Jim rototilled the garden area and yesterday he and Mr. Reuben cut down some trees near the spot for firewood and to clear it out.  There were only 2 so I hope for no root interference.
What else?  Jim and I both had milking lessons and finally got little streams coming out. Luckily we met the goat people.  When we tried milking this morning we got not one drop.  The poor goat we so full.  Her udder and nipples are so large and low the kids could find them and had to be shown where they are. They look like those at Belle Isle with the droopy ears, like their mother.
I hope we have dry weather for awhile so we can plant soon.  Everyone and all the animals are doing fine.  I take my driving test tomorrow.  If I can start on a hill I’m ok.  I went to take it last week, but had to get a Mississippi permit first. Write soon.  Love and Happy Birthday – Kris
PS As i was going to the house this morning for iodine for the kids navel – i found 2 cattle on our driveway one went to the front of the house-about 20 min. later both were gone.  Some day!
On envelope: Ta Tum- i finally got my drivers license. and guess who called last night – Daddy!  Jim and I finally caught on to milking.  We got about 1 1/4 qts of milk and the goat kicked it over. Better next time.

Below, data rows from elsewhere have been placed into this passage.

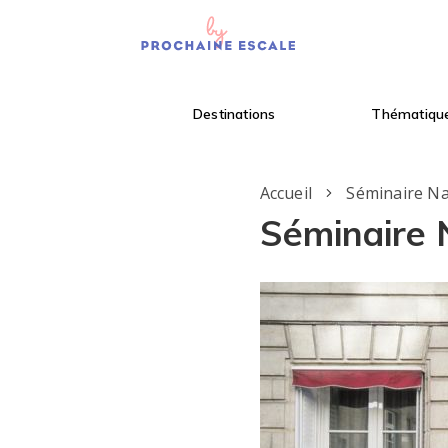
Destinations
Thématiqu
Accueil
Séminaire N
Séminaire 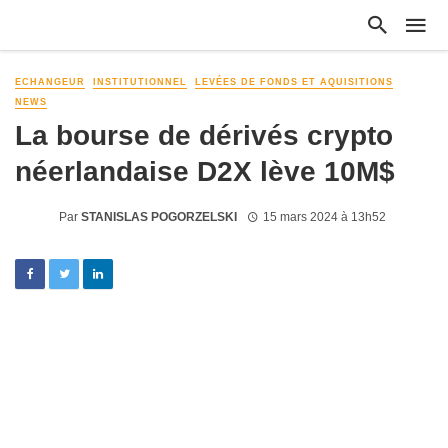
ECHANGEUR
INSTITUTIONNEL
LEVÉES DE FONDS ET AQUISITIONS
NEWS
La bourse de dérivés crypto
néerlandaise D2X lève 10M$
Par
STANISLAS POGORZELSKI
15 mars 2024 à 13h52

Eventually the Emergency Land Fund wanted us to move to the Mississippi Delta to manage a soy bean farm. We decided to stay in Simpson county and moved to 173 1/2 St. John Road.

6 thoughts on “Rt 1 Box 38 – The Luba Project 1975 – 1976

  1. The Luba Project lifestyle is something I have dreamed of for myself but I don’t think I would last long. I am short of long term dedication and perseverance. Your photographs make the lifestyle look serene and productive.

    1. Linda, we were only with the Luba project for about a year but we lived the same sort of lifestyle for 8 years a few miles away and then in Idlewild, minus the goats, for another 20 years. I don’t miss the livestock but I do miss the garden and being in the country. I don’t know how serene it all was though. Sometimes it was absolutely crazy.

  2. I enjoyed reading this post–and it led me to do a Google search to learn more about the Emergency Land Fund. There were some really good agricultural development projects in the 70s. It’s sad how few small farmers are left now.

    1. I just googled it myself to see what there was. Many more articles than I expected to find. It is tragic how few small farms survived.